AWS Glue

2023/11/16 - AWS Glue - 5 new api methods

Changes  Introduces new column statistics APIs to support statistics generation for tables within the Glue Data Catalog.

StartColumnStatisticsTaskRun (new) Link ¶

Starts a column statistics task run, for a specified table and columns.

See also: AWS API Documentation

Request Syntax

client.start_column_statistics_task_run(
    DatabaseName='string',
    TableName='string',
    ColumnNameList=[
        'string',
    ],
    Role='string',
    SampleSize=123.0,
    CatalogID='string',
    SecurityConfiguration='string'
)
type DatabaseName:

string

param DatabaseName:

[REQUIRED]

The name of the database where the table resides.

type TableName:

string

param TableName:

[REQUIRED]

The name of the table to generate statistics.

type ColumnNameList:

list

param ColumnNameList:

A list of the column names to generate statistics. If none is supplied, all column names for the table will be used by default.

  • (string) --

type Role:

string

param Role:

[REQUIRED]

The IAM role that the service assumes to generate statistics.

type SampleSize:

float

param SampleSize:

The percentage of rows used to generate statistics. If none is supplied, the entire table will be used to generate stats.

type CatalogID:

string

param CatalogID:

The ID of the Data Catalog where the table reside. If none is supplied, the Amazon Web Services account ID is used by default.

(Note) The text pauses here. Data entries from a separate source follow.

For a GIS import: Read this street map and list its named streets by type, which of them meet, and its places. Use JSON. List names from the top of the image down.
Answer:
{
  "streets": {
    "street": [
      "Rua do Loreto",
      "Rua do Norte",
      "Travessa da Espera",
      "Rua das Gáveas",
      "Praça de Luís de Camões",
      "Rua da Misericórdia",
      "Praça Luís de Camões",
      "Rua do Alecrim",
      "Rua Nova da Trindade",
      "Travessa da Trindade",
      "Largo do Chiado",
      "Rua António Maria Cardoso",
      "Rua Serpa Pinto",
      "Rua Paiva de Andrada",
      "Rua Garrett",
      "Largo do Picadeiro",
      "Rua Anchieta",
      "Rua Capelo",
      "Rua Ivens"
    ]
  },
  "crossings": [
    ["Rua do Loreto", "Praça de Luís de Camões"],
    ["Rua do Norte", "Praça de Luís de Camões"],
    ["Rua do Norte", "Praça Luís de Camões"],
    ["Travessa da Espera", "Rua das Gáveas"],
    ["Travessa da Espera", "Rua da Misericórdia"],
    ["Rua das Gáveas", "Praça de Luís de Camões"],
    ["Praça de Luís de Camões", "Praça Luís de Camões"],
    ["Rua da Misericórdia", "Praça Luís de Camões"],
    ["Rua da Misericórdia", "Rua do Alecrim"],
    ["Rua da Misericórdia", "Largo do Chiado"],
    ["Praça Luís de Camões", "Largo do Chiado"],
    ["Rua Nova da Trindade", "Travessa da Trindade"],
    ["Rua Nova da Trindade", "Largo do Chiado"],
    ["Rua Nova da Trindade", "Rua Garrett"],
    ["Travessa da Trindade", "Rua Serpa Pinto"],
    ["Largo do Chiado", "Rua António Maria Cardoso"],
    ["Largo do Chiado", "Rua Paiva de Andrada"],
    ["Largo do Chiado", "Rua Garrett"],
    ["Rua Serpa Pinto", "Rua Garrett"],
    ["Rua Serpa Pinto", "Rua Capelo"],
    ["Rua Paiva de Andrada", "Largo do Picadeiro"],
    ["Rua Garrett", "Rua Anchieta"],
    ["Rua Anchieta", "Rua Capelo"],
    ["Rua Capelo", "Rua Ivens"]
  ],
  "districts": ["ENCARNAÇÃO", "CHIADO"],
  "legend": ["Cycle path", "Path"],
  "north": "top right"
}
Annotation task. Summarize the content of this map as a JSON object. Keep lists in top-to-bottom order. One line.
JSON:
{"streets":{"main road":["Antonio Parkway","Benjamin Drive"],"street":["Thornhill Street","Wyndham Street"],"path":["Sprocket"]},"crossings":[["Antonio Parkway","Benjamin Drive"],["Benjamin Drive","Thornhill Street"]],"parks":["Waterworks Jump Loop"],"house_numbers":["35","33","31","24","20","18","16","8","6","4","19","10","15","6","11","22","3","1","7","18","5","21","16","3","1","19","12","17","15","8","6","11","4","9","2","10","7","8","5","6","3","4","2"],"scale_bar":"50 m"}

type SecurityConfiguration:

string

param SecurityConfiguration:

Name of the security configuration that is used to encrypt CloudWatch logs for the column stats task run.

rtype:

dict

returns:

Response Syntax

{
    'ColumnStatisticsTaskRunId': 'string'
}

Response Structure

  • (dict) --

    • ColumnStatisticsTaskRunId (string) --

      The identifier for the column statistics task run.

GetColumnStatisticsTaskRuns (new) Link ¶

Retrieves information about all runs associated with the specified table.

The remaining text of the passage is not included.